■ **RECORDS PROVIDED**
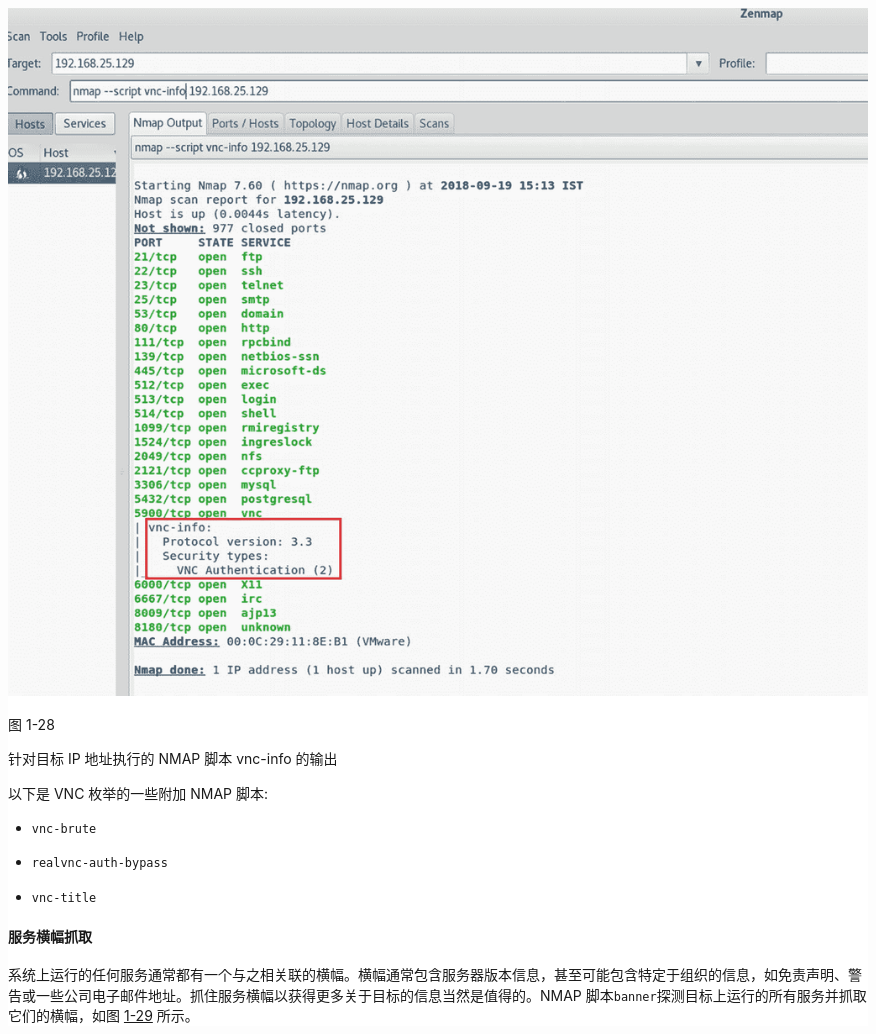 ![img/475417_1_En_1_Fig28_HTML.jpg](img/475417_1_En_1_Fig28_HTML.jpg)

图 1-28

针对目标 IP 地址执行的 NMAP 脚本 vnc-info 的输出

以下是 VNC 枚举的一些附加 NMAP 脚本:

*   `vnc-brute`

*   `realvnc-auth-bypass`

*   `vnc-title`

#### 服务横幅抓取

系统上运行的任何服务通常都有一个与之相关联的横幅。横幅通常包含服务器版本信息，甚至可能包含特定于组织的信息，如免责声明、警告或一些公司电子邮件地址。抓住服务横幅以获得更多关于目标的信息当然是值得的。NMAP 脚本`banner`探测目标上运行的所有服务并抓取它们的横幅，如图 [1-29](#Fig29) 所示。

==

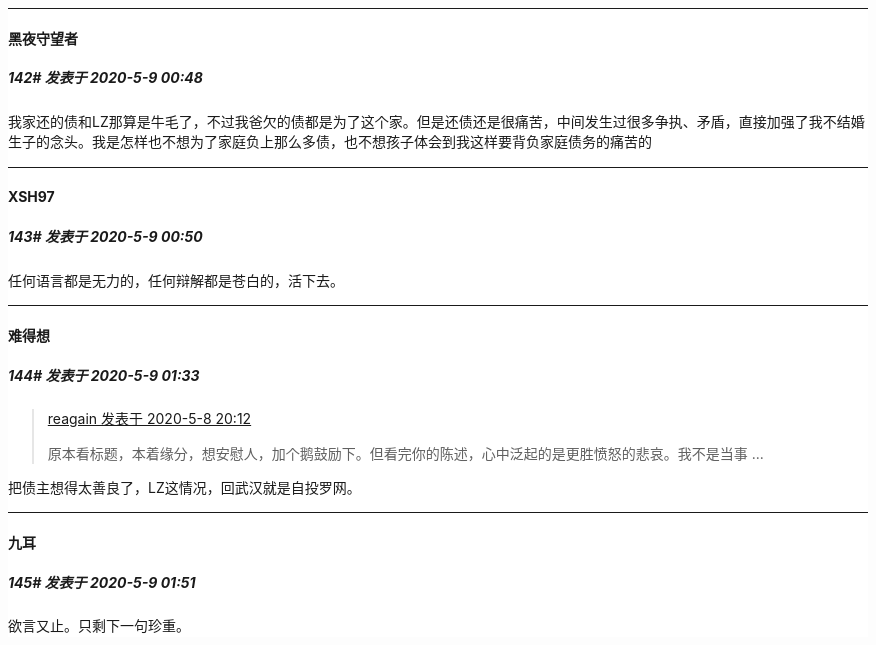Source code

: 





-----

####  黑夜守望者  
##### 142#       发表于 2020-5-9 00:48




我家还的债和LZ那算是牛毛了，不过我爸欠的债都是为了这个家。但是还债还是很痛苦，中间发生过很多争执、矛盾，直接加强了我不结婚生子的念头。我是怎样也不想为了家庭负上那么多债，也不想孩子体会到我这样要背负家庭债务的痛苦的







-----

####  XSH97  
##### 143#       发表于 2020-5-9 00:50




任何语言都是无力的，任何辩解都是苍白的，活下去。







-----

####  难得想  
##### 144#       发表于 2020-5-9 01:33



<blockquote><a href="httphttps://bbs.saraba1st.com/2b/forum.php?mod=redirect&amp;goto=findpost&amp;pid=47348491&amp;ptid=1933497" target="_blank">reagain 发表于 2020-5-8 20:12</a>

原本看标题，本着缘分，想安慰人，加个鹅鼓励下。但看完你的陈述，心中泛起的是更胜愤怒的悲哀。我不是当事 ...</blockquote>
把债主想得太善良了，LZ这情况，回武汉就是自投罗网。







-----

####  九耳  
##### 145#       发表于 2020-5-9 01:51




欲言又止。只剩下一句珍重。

■ **EXERCISE OBJECTIVE**
Convert the lines starting at the one containing "任何语言都是无力的，任何辩解都是苍白的，活下去。" and ending at the one containing "发表于 2020-5-8 20:12</a>" into a Markdown table with the columns Row and Line, skipping blank lines and numbering each remaining line.

■ **EXPECTED OUTPUT**
| Row | Line |
|---|---|
| 1 | 任何语言都是无力的，任何辩解都是苍白的，活下去。 |
| 2 | ----- |
| 3 | ####  难得想   |
| 4 | ##### 144#       发表于 2020-5-9 01:33 |
| 5 | <blockquote><a href="httphttps://bbs.saraba1st.com/2b/forum.php?mod=redirect&amp;goto=findpost&amp;pid=47348491&amp;ptid=1933497" target="_blank">reagain 发表于 2020-5-8 20:12</a> |